- REQUIRED ACTION: Restate, word for word, each entry that follows, but skip its pictures.

Segment Start: ENTRIES PROVIDED

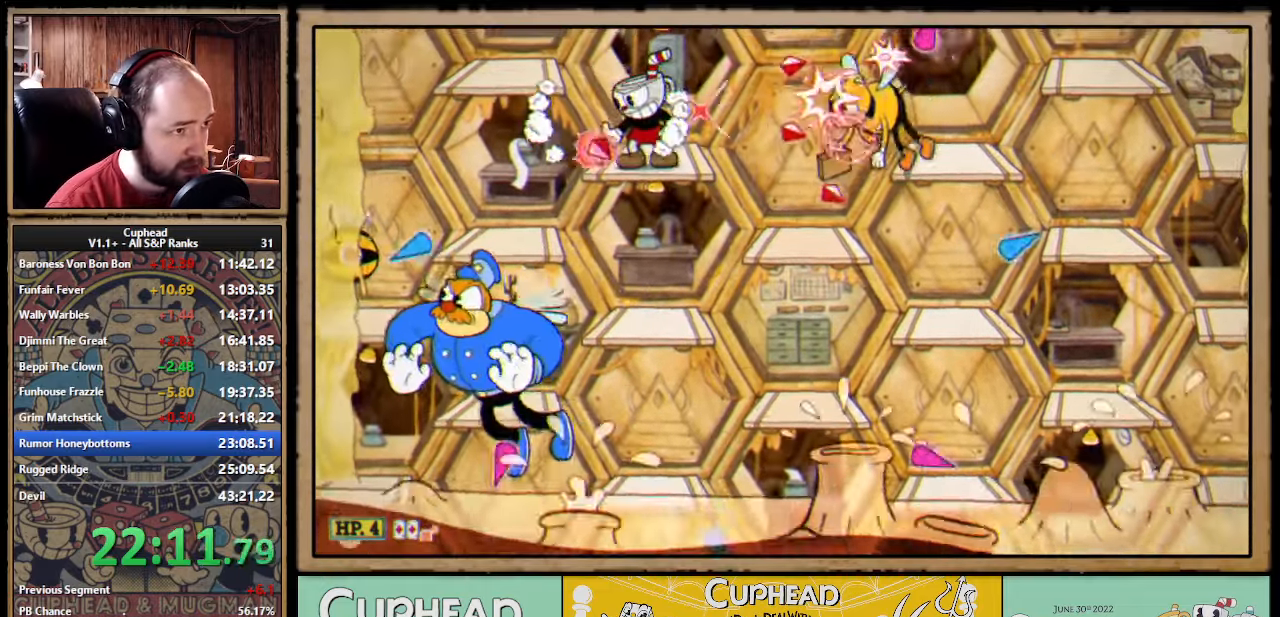
{"buttons": ["X", "R1"], "left_stick": "left", "events": [[467, "left_stick", "left"]]}
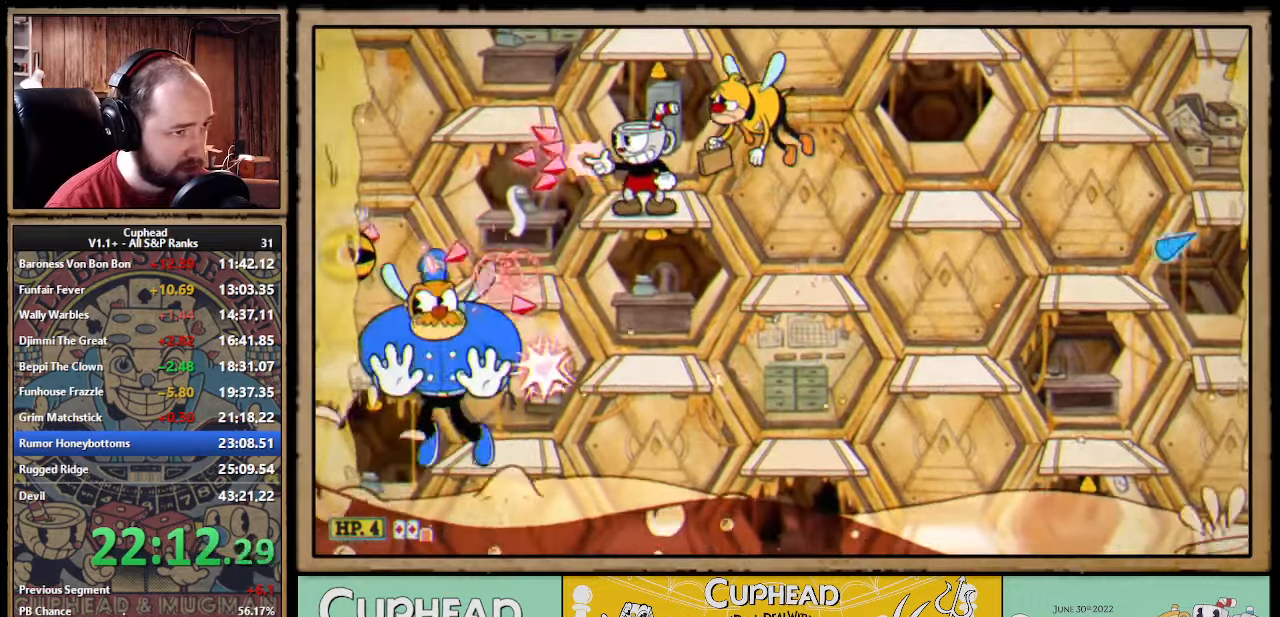
{"buttons": ["A", "X"], "left_stick": "right", "events": [[17, "R1", "up"], [133, "A", "down"], [267, "left_stick", "right"], [383, "B", "down"], [500, "B", "up"]]}
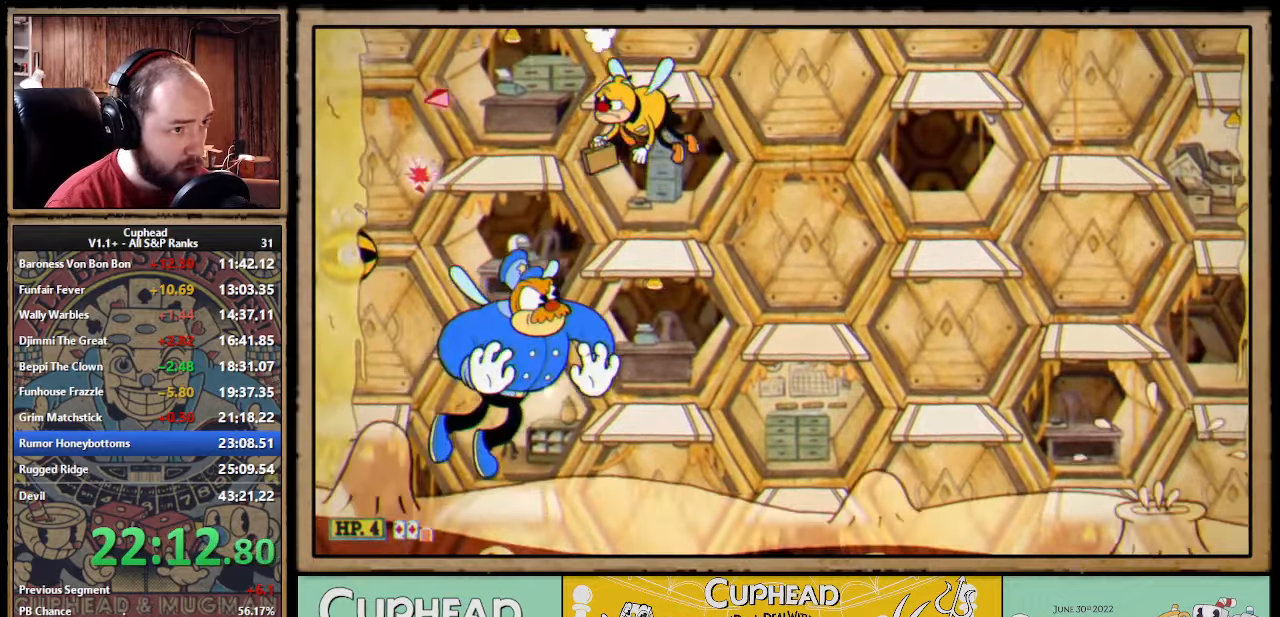
{"buttons": ["X", "R1"], "left_stick": "right", "events": [[33, "A", "up"], [500, "R1", "down"]]}
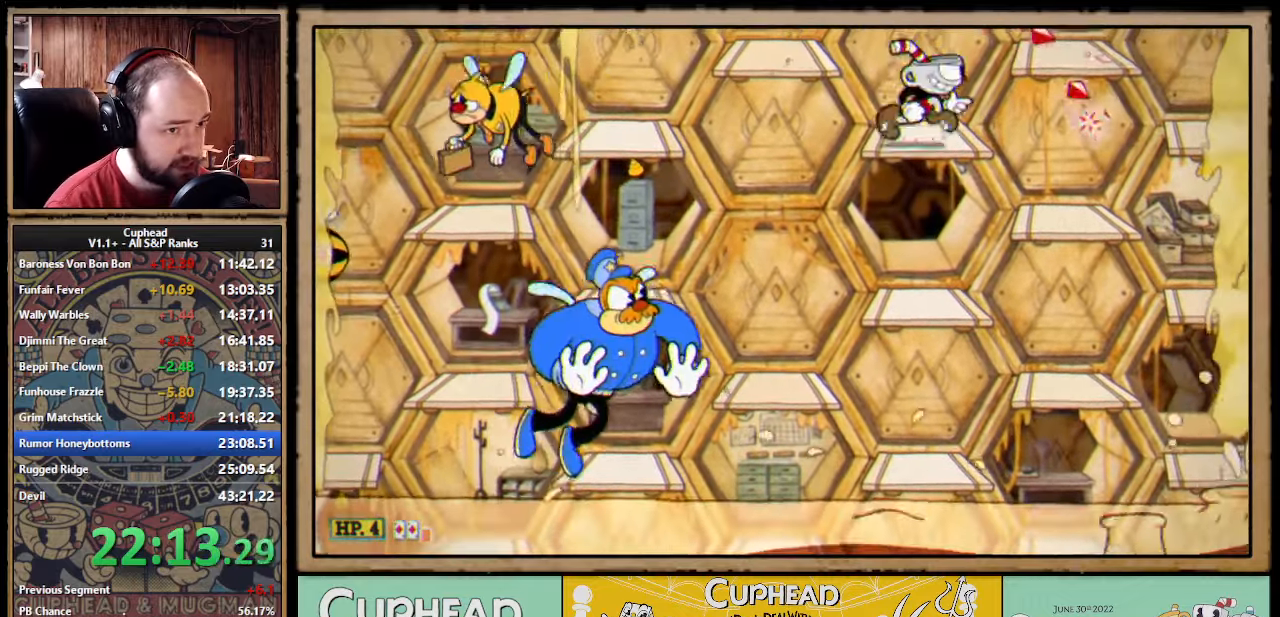
{"buttons": ["X", "L1", "R1"], "left_stick": "down-left", "events": [[33, "left_stick", "down-left"], [433, "L1", "down"]]}
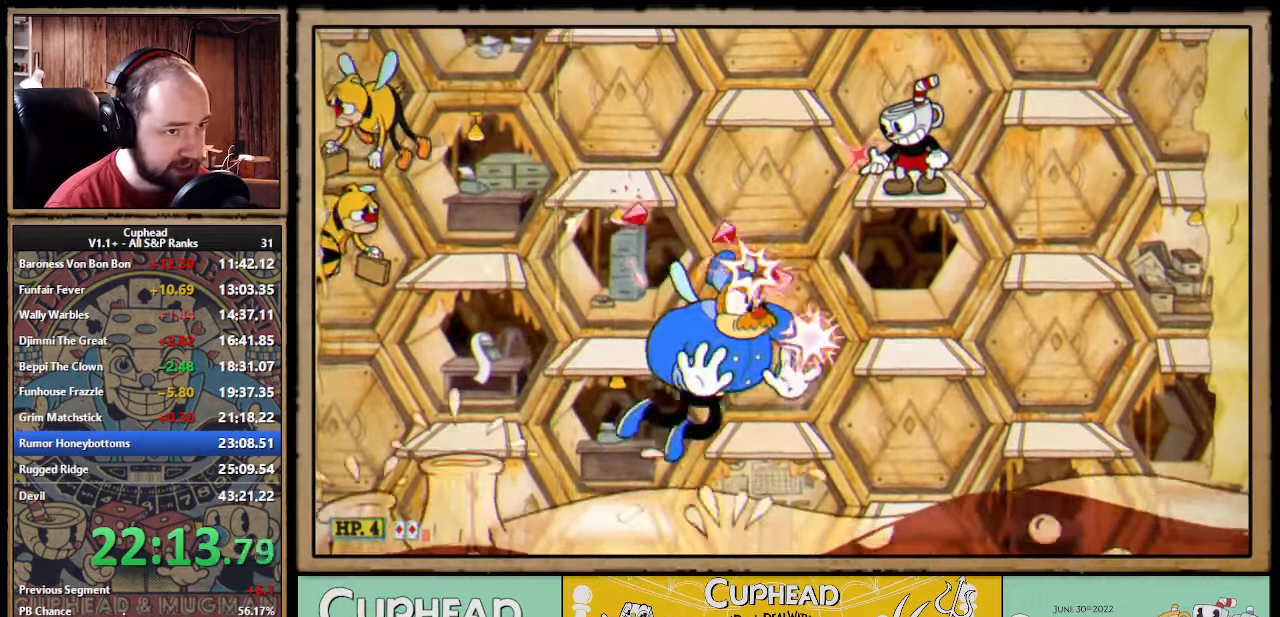
{"buttons": ["A", "X"], "left_stick": "left", "events": [[50, "L1", "up"], [67, "left_stick", "down"], [383, "left_stick", "center"], [417, "R1", "up"], [450, "A", "down"], [450, "left_stick", "left"]]}
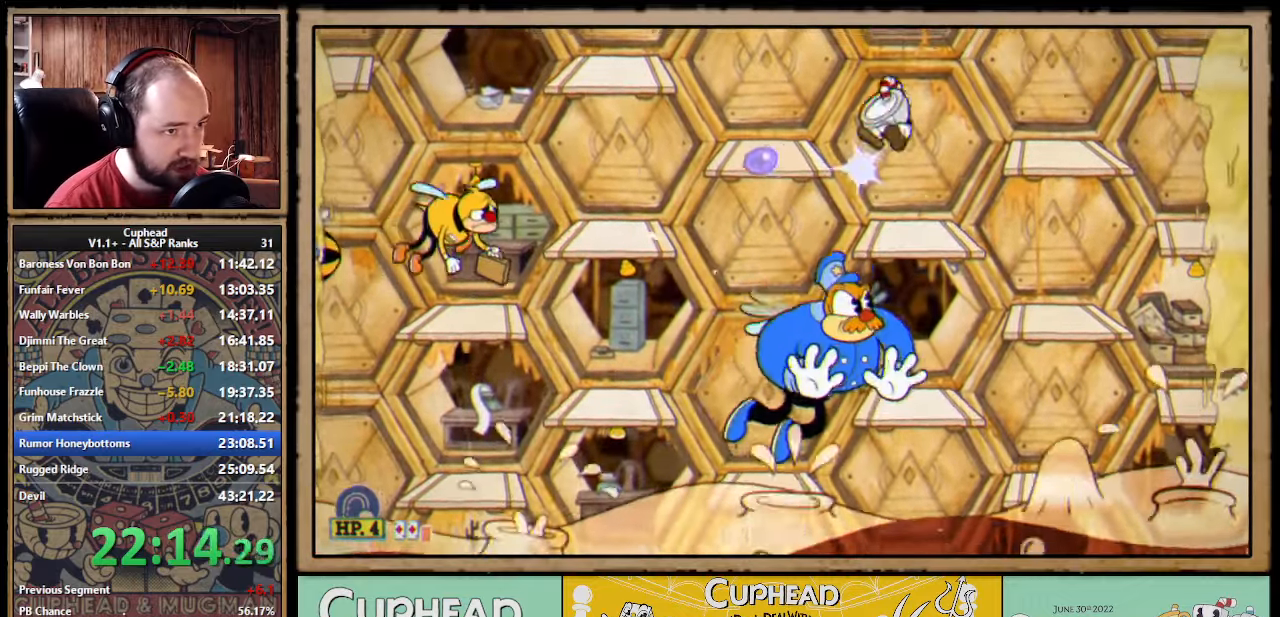
{"buttons": ["X"], "left_stick": "center", "events": [[17, "A", "up"], [83, "X", "up"], [300, "R1", "down"], [350, "X", "down"], [383, "left_stick", "center"], [467, "R1", "up"]]}
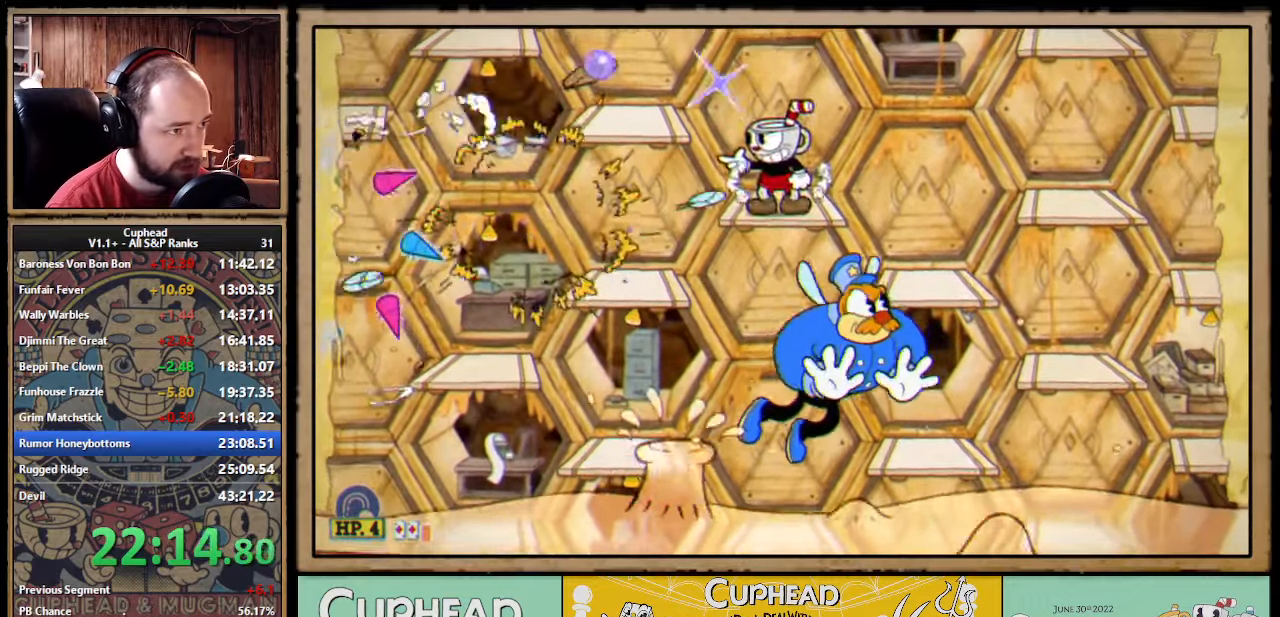
{"buttons": [], "left_stick": "center", "events": [[33, "left_stick", "left"], [100, "A", "down"], [150, "A", "up"], [383, "left_stick", "center"], [417, "X", "up"]]}
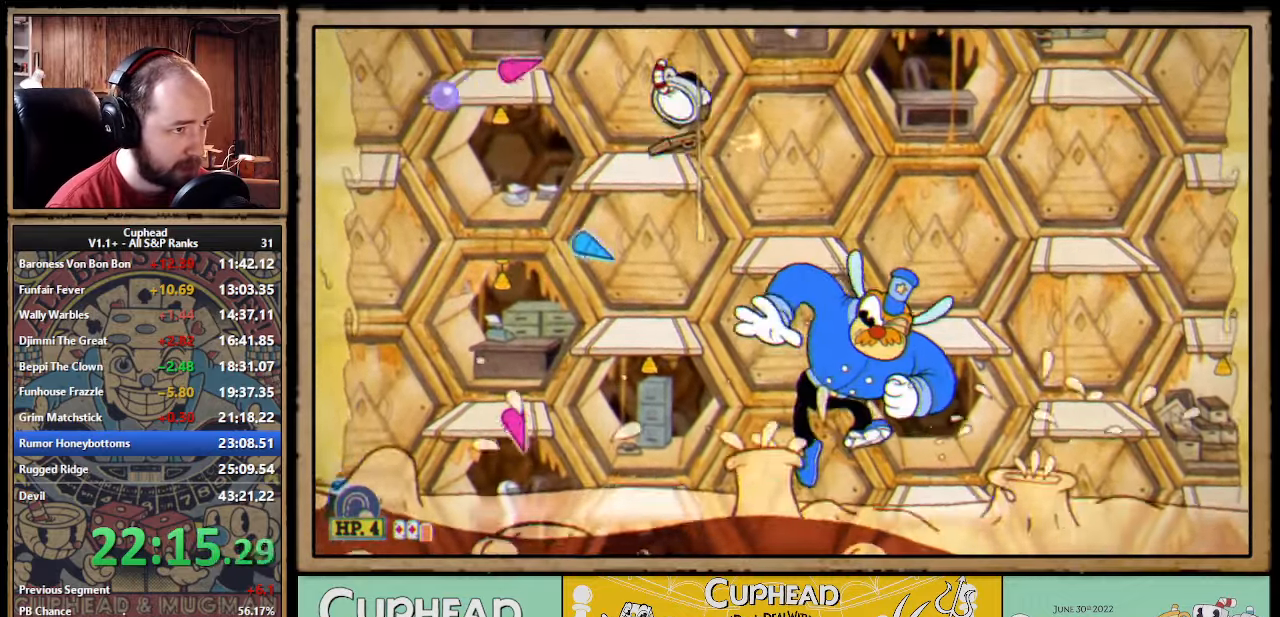
{"buttons": ["X"], "left_stick": "right", "events": [[50, "left_stick", "left"], [83, "A", "down"], [150, "A", "up"], [200, "A", "down"], [233, "A", "up"], [300, "A", "down"], [350, "A", "up"], [383, "A", "down"], [417, "left_stick", "right"], [450, "X", "down"], [500, "A", "up"]]}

Segment End: ENTRIES PROVIDED

- WRITTEN REPLY:
{"buttons": ["X", "R1"], "left_stick": "left", "events": [[467, "left_stick", "left"]]}
{"buttons": ["A", "X"], "left_stick": "right", "events": [[17, "R1", "up"], [133, "A", "down"], [267, "left_stick", "right"], [383, "B", "down"], [500, "B", "up"]]}
{"buttons": ["X", "R1"], "left_stick": "right", "events": [[33, "A", "up"], [500, "R1", "down"]]}
{"buttons": ["X", "L1", "R1"], "left_stick": "down-left", "events": [[33, "left_stick", "down-left"], [433, "L1", "down"]]}
{"buttons": ["A", "X"], "left_stick": "left", "events": [[50, "L1", "up"], [67, "left_stick", "down"], [383, "left_stick", "center"], [417, "R1", "up"], [450, "A", "down"], [450, "left_stick", "left"]]}
{"buttons": ["X"], "left_stick": "center", "events": [[17, "A", "up"], [83, "X", "up"], [300, "R1", "down"], [350, "X", "down"], [383, "left_stick", "center"], [467, "R1", "up"]]}
{"buttons": [], "left_stick": "center", "events": [[33, "left_stick", "left"], [100, "A", "down"], [150, "A", "up"], [383, "left_stick", "center"], [417, "X", "up"]]}
{"buttons": ["X"], "left_stick": "right", "events": [[50, "left_stick", "left"], [83, "A", "down"], [150, "A", "up"], [200, "A", "down"], [233, "A", "up"], [300, "A", "down"], [350, "A", "up"], [383, "A", "down"], [417, "left_stick", "right"], [450, "X", "down"], [500, "A", "up"]]}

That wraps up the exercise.